Court Battle – A little local difficulty

May  2016 / 23 No Comments
The Times, Court Battle over Laughton ManorRobert Griffiths, QC, tells Frances Gibb why he is philosophical about the outcome of a costly court battle

View Times Article here.

The story of a top QC losing his own costly battle in the courts where he makes his livelihood was a media gift. Robert Griffiths, QC, knows that, and accepts it. “It was fair game – even if a rather distorted picture has been given as to the circumstances of the case.”

Griffiths,one of the  biggest names at the bar – as much for his outside activities such as in the world of cricket as his commercial and planning practice – has just lost a long-running fight over a £3.6 million country mansion, Laughton Manor in East Sussex, ending up with a bill of £360,000 plus legal costs – a total of some half million.

It is six years since the Griffiths’s spotted the Victorian 30-bedroom property and fell for it. They agreed to a prompt exchange with a delayed completion of a year and arranged a survey to take place some months later, nearer the time of completion. It was bad news, showing extensive rising damp and wet and dry rot – “which would have cost me more to put right than the court case cost”, he says.

He and his wife had paid an agreed £150,000 deposit. The owner, a brickworks tycoon, Alan Hardy, sued – winning a ruling that he could keep the deposit and receive £210,000 in damages.
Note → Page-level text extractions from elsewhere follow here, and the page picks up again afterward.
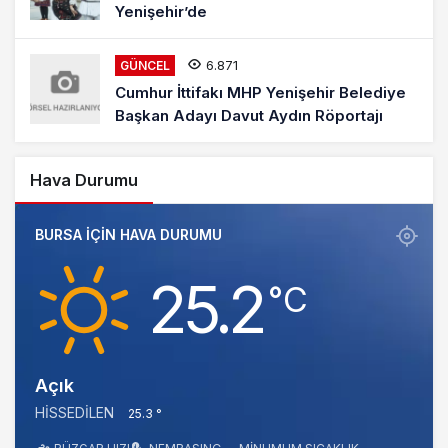
Yenişehir’de
6.871
GÜNCEL
Cumhur İttifakı MHP Yenişehir Belediye
Başkan Adayı Davut Aydın Röportajı
Hava Durumu
BURSA IÇIN HAVA DURUMU
25.2
‎°C
Açık
HISSEDILEN
25.3 °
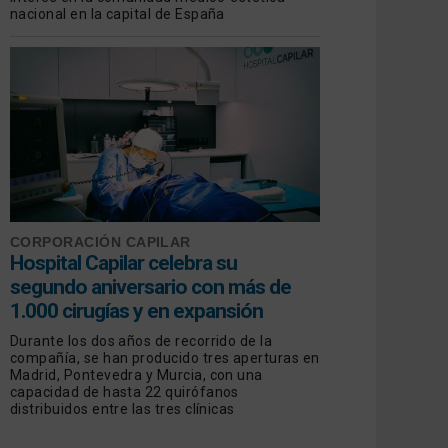
nacional en la capital de España
CORPORACIÓN CAPILAR
Hospital Capilar celebra su
segundo aniversario con más de
1.000 cirugías y en expansión
Durante los dos años de recorrido de la
compañía, se han producido tres aperturas en
Madrid, Pontevedra y Murcia, con una
capacidad de hasta 22 quirófanos
distribuidos entre las tres clínicas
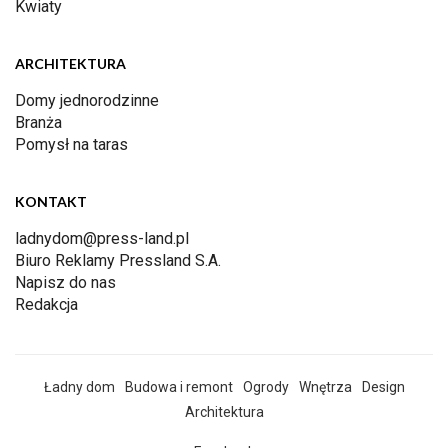
Kwiaty
ARCHITEKTURA
Domy jednorodzinne
Branża
Pomysł na taras
KONTAKT
ladnydom@press-land.pl
Biuro Reklamy Pressland S.A.
Napisz do nas
Redakcja
Ładny dom
Budowa i remont
Ogrody
Wnętrza
Design
Architektura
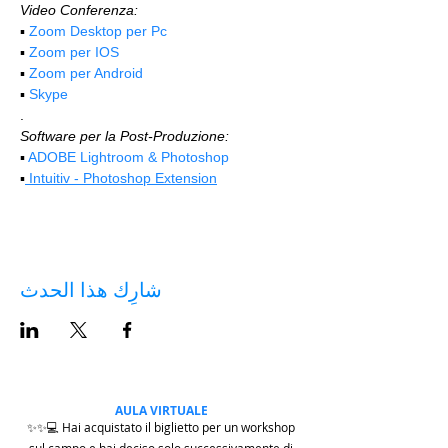
Video Conferenza:
▪️ 
Zoom Desktop per Pc
▪️ 
Zoom per IOS
▪️ 
Zoom per Android
▪️ 
Skype
.
Software per la Post-Produzione:
▪️ 
ADOBE Lightroom & Photoshop
▪️
 Intuitiv - Photoshop Extension
شارِك هذا الحدث
AULA VIRTUALE
✨✨💻 Hai acquistato il biglietto per un workshop
sul campo e hai deciso solo successivamente di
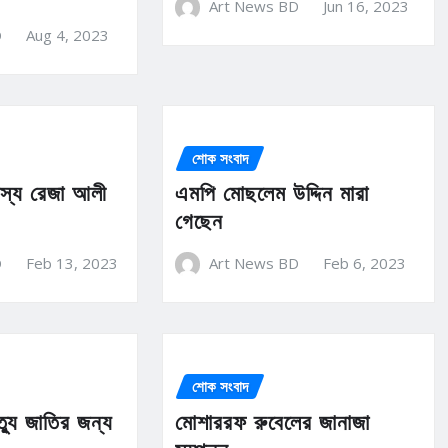
Art News BD
Jun 16, 2023
D
Aug 4, 2023
শোক সংবাদ
স্য রেজা আলী
এমপি মোছলেম উদ্দিন মারা
গেছেন
D
Feb 13, 2023
Art News BD
Feb 6, 2023
শোক সংবাদ
্যু জাতির জন্য
মোশাররফ রুবেলের জানাজা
This week the QC spoke to The Times about his defeat. The award of damages he says, is the fundamental unfairness at the heart of the case. “It is basic principle that an award of damages is made to compensate for loss. The £210,000 was not the deposit that was forfeited – it was awarded as compensatory damages. But the vendor suffered no loss. [Had he done so through a lower purchase price, Griffiths says he would have paid for it.] It was in effect a windfall to him and the imposition of a financial penalty on the buyer.”
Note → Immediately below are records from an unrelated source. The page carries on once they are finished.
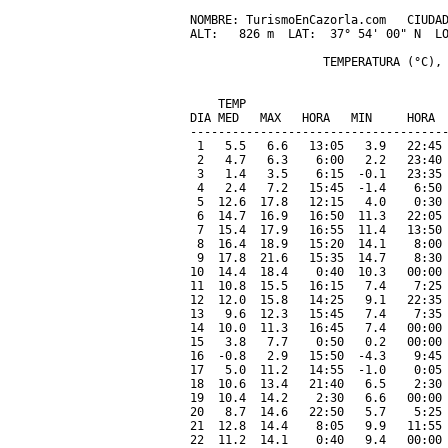
NOMBRE: TurismoEnCazorla.com   CIUDAD
ALT:   826 m  LAT:  37° 54' 00" N  LO
                   TEMPERATURA (°C), 
                                     
    TEMP                             
DIA MED   MAX   HORA   MIN     HORA  
-------------------------------------
 1   5.5   6.6   13:05   3.9   22:45 
 2   4.7   6.3    6:00   2.2   23:40 
 3   1.4   3.5    6:15  -0.1   23:35 
 4   2.4   7.2   15:45  -1.4    6:50 
 5  12.6  17.8   12:15   4.0    0:30 
 6  14.7  16.9   16:50  11.3   22:05 
 7  15.4  17.9   16:55  11.4   13:50 
 8  16.4  18.9   15:20  14.1    8:00 
 9  17.8  21.6   15:35  14.7    8:30 
10  14.4  18.4    0:40  10.3   00:00 
11  10.8  15.5   16:15   7.4    7:25 
12  12.0  15.8   14:25   9.1   22:35 
13   9.6  12.3   15:45   7.4    7:35 
14  10.0  11.3   16:45   7.4   00:00 
15   3.8   7.7    0:50   0.2   00:00 
16  -0.8   2.9   15:50  -4.3    9:45 
17   5.0  11.2   14:55  -1.0    0:05 
18  10.6  13.4   21:40   6.5    2:30 
19  10.4  14.2    2:30   6.6   00:00 
20   8.7  14.6   22:50   5.7    5:25 
21  12.8  14.4    8:05   9.9   11:55 
22  11.2  14.1    0:40   9.4   00:00 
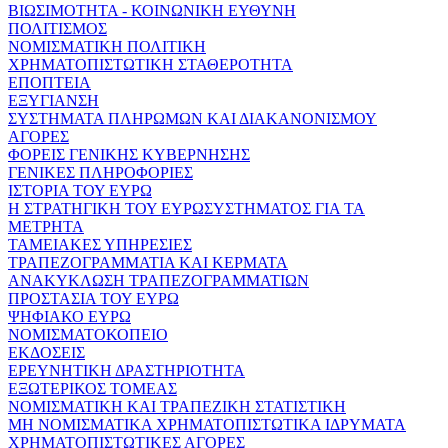
ΒΙΩΣΙΜΟΤΗΤΑ - ΚΟΙΝΩΝΙΚΗ ΕΥΘΥΝΗ
ΠΟΛΙΤΙΣΜΟΣ
ΝΟΜΙΣΜΑΤΙΚΗ ΠΟΛΙΤΙΚΗ
ΧΡΗΜΑΤΟΠΙΣΤΩΤΙΚΗ ΣΤΑΘΕΡΟΤΗΤΑ
ΕΠΟΠΤΕΙΑ
ΕΞΥΓΙΑΝΣΗ
ΣΥΣΤΗΜΑΤΑ ΠΛΗΡΩΜΩΝ ΚΑΙ ΔΙΑΚΑΝΟΝΙΣΜΟΥ
ΑΓΟΡΕΣ
ΦΟΡΕΙΣ ΓΕΝΙΚΗΣ ΚΥΒΕΡΝΗΣΗΣ
ΓΕΝΙΚΕΣ ΠΛΗΡΟΦΟΡΙΕΣ
ΙΣΤΟΡΙΑ ΤΟΥ ΕΥΡΩ
Η ΣΤΡΑΤΗΓΙΚΗ ΤΟΥ ΕΥΡΩΣΥΣΤΗΜΑΤΟΣ ΓΙΑ ΤΑ
ΜΕΤΡΗΤΑ
ΤΑΜΕΙΑΚΕΣ ΥΠΗΡΕΣΙΕΣ
ΤΡΑΠΕΖΟΓΡΑΜΜΑΤΙΑ ΚΑΙ ΚΕΡΜΑΤΑ
ΑΝΑΚΥΚΛΩΣΗ ΤΡΑΠΕΖΟΓΡΑΜΜΑΤΙΩΝ
ΠΡΟΣΤΑΣΙΑ ΤΟΥ ΕΥΡΩ
ΨΗΦΙΑΚΟ ΕΥΡΩ
ΝΟΜΙΣΜΑΤΟΚΟΠΕΙΟ
ΕΚΔΟΣΕΙΣ
ΕΡΕΥΝΗΤΙΚΗ ΔΡΑΣΤΗΡΙΟΤΗΤΑ
ΕΞΩΤΕΡΙΚΟΣ ΤΟΜΕΑΣ
ΝΟΜΙΣΜΑΤΙΚΗ ΚΑΙ ΤΡΑΠΕΖΙΚΗ ΣΤΑΤΙΣΤΙΚΗ
ΜΗ ΝΟΜΙΣΜΑΤΙΚΑ ΧΡΗΜΑΤΟΠΙΣΤΩΤΙΚΑ ΙΔΡΥΜΑΤΑ
ΧΡΗΜΑΤΟΠΙΣΤΩΤΙΚΕΣ ΑΓΟΡΕΣ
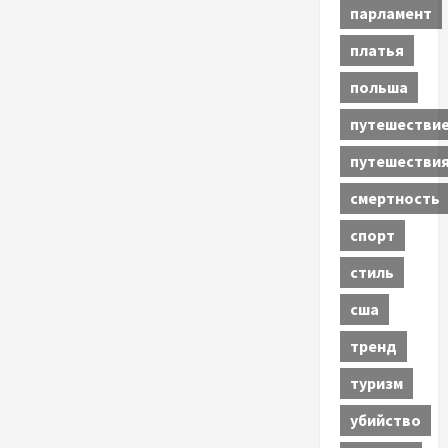
парламент
платья
польша
путешестви
путешестви
смертность
спорт
стиль
сша
тренд
туризм
убийство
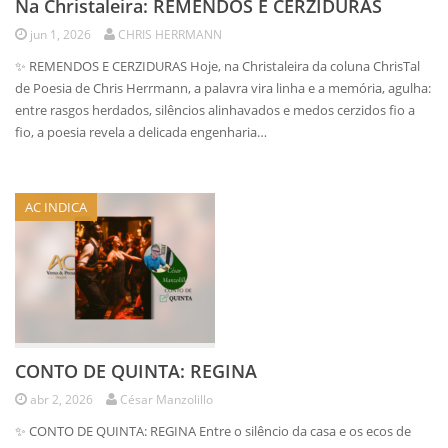
Na Christaleira: REMENDOS E CERZIDURAS
jun 1, 2026
CHRIS HERRMANN
✨ REMENDOS E CERZIDURAS Hoje, na Christaleira da coluna ChrisTal
de Poesia de Chris Herrmann, a palavra vira linha e a memória, agulha:
entre rasgos herdados, silêncios alinhavados e medos cerzidos fio a
fio, a poesia revela a delicada engenharia…
AC INDICA
CONTO DE QUINTA: REGINA
abr 2, 2026
César Manzolillo
✨ CONTO DE QUINTA: REGINA Entre o silêncio da casa e os ecos de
The key question was – did the vendor know about the damp and rot? In other words, did he misrepresent the state of the house to them? “There are many cases where contracts are rescinded because of misrepresentation,” Griffiths says. The vendor however insisted that he did not know; and his lawyer argued that while a vendor is obliged to inform about known defects, the buyer also accepts the condition of the house at the point of contract.
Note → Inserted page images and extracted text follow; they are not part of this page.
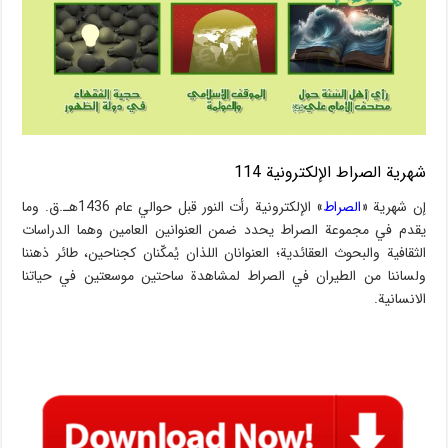
شهریة الصراط الإلكترونية 114
إن شهریة «
الصراط
» الإلكترونية رأت النور قبل حوالي عام 1436هـ.ق. وما
يقدم في مجموعة الصراط يحدد ضمن العنوانين العامين وهما الدراسات
الثقافية والبحوث العقائدية؛ العنوانان اللذان يُمكّنان كجناحين، طائر ذهننا
ولساننا من الطيران في الصراط لمشاهدة ساحتين موسعتين في حياتنا
الانسانية.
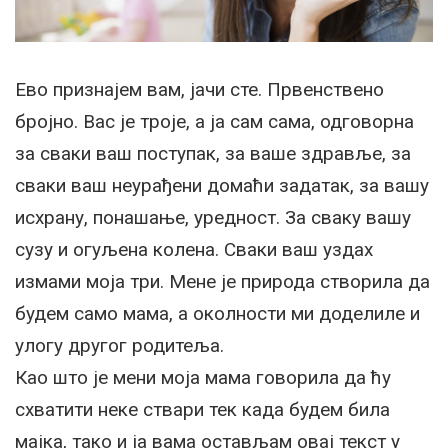
Ево признајем вам, јачи сте. Првенствено
бројно. Вас је троје, а ја сам сама, одговорна
за сваки ваш поступак, за ваше здравље, за
сваки ваш неурађени домаћи задатак, за вашу
исхрану, понашање, уредност. За сваку вашу
сузу и огуљена колена. Сваки ваш уздах
измами моја три. Мене је природа створила да
будем само мама, а околности ми доделиле и
улогу другог родитеља.
Као што је мени моја мама говорила да ћу
схватити неке ствари тек када будем била
мајка, тако и ја вама остављам овај текст у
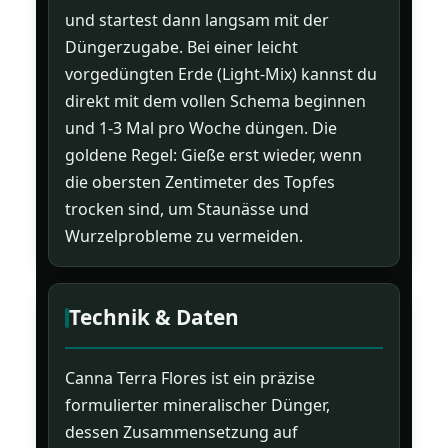
und startest dann langsam mit der
Düngerzugabe. Bei einer leicht
vorgedüngten Erde (Light-Mix) kannst du
direkt mit dem vollen Schema beginnen
und 1-3 Mal pro Woche düngen. Die
goldene Regel: Gieße erst wieder, wenn
die obersten Zentimeter des Topfes
trocken sind, um Staunässe und
Wurzelprobleme zu vermeiden.
Technik & Daten
Canna Terra Flores ist ein präzise
formulierter mineralischer Dünger,
dessen Zusammensetzung auf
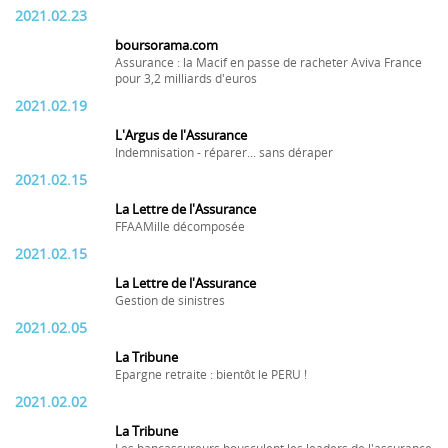
2021.02.23
boursorama.com
Assurance : la Macif en passe de racheter Aviva France
pour 3,2 milliards d'euros
2021.02.19
L'Argus de l'Assurance
Indemnisation - réparer... sans déraper
2021.02.15
La Lettre de l'Assurance
FFAAMille décomposée
2021.02.15
La Lettre de l'Assurance
Gestion de sinistres
2021.02.05
La Tribune
Epargne retraite : bientôt le PERU !
2021.02.02
La Tribune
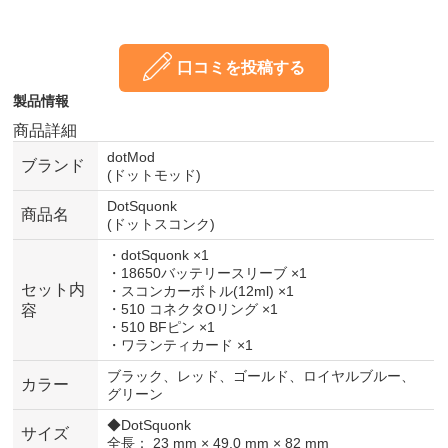
口コミを投稿する
製品情報
商品詳細
dotMod
ブランド
(ドットモッド)
DotSquonk
商品名
(ドットスコンク)
・dotSquonk ×1
・18650バッテリースリーブ ×1
セット内
・スコンカーボトル(12ml) ×1
・510 コネクタOリング ×1
容
・510 BFピン ×1
・ワランティカード ×1
ブラック、レッド、ゴールド、ロイヤルブルー、
カラー
グリーン
◆DotSquonk
サイズ
全長： 23 mm × 49.0 mm × 82 mm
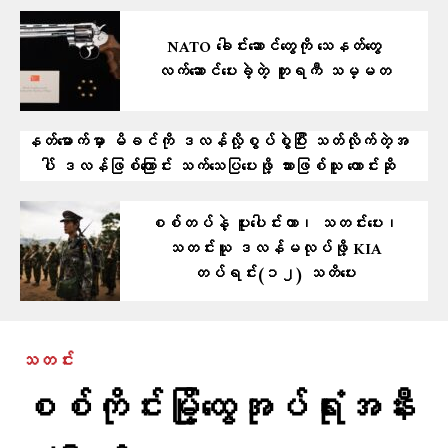
NATO ခေါင်းဆောင်တွေကို သေနတ်တွေ
လက်ဆောင်ပေးခဲ့တဲ့ တူရကီ သမ္မတ
နတ်မောက်မှာ မိခင်ကို ဒလန်လို့စွပ်စွဲပြီး သတ်လိုက်တဲ့အ
ပါ် ဒလန်ဖြစ်ကြောင်း သက်သေပြ​ပေးဖို့ သားဖြစ်သူ တောင်းဆို
စစ်တပ်နဲ့ ပူးပေါင်းတာ၊ သတင်းပေး၊
သတင်းယူ ဒလန်မလုပ်ဖို့ KIA
တပ်ရင်း(၁၂) သတိပေး
သတင်း
စစ်ကိုင်းမြို့ထွေအုပ်ရုံးအနီး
Unfortunately for Griffiths, the deputy judge in the Chancery Division backed Mr Hardy. No appeal was possible on the judge’s finding facts, but Griffiths tried to go to the Court of Appeal on a point of law. He was refused. “The courts, especially in the Chancery division, are more concerned with form than substance”, he says. “I accept that certainty and predictability are important considerations in the development of the law. But in my view, substantive fairness in reading a just decision should be at its heart – as Lord Neuberger has said, a fair process is not simply one that is procedurally fair but equally one that should seek to produce “a substantively just decision”. Ironically Griffiths has often spoken on that very issue of judicial fairness. To add insult to injury, the QC also came under fire from the deputy judge Amanda Tipples, who said that he had “found it difficult simply to answer the question put” and “could not resist arguing his case from the witness box”. Griffiths was “disappointed by her gratuitously critical remarks in this regard” but admits: “Giving evidence is very different from advocacy. It is hard to change the habit of a lifetime of being a professional advocate to being a witness of fact. My cross-examination drew me into areas where I mostly resisted, but the judge did not intervene to prevent the questioning.”

Being a lawyer-litigant is not easy, he adds. Colleagues asked why he fought the case. I have always fought unfairness. I acted pro bono for Darrell Hair in 2007 where the umpire had approached me to act for him, even though he couldn’t afford my fees. I did so because I felt he’d been unfairly treated. If I had just paid up £360,000 for a quiet life, I couldn’t have lived with my conscience, it’d be rather cowardly because I’d be saying to others: you’ve a case here, we can have a good go.”

Meanwhile, Griffiths has plenty of other things on the go. He is setting up a new set of chambers, Mondial, focusing on commercial law, international trade and arbitration, with a top-heavy list of big name silks. He has been appointed president designate of the newly formed London Chamber of Arbitration and is working with Baroness Scotland of Asthal, the new secretary of the Commonwealth Arbitration Panel and code of practice for Commonwealth transnational contracts. As for cases, he is acting for the French government in the Court of Appeal over a development in Kensington Palace Gardens; and for an investment trust in a compulsory purchase order case over  a retail redevelopment in Edinburgh.

The experience has not left Griffiths “battered and bruised”; nor “disenchanted”: he still has “great confidence” in the legal system. “The decision, in my view, was unfair, but you can get decisions in any system that are right but not fair. I have no sense of grievance  at all. I regret having found myself in this situation but I am not obsessed with it. As [the late QC] George Carman said to me when dying of cancer, it is a “little local difficulty”. That is what this is.”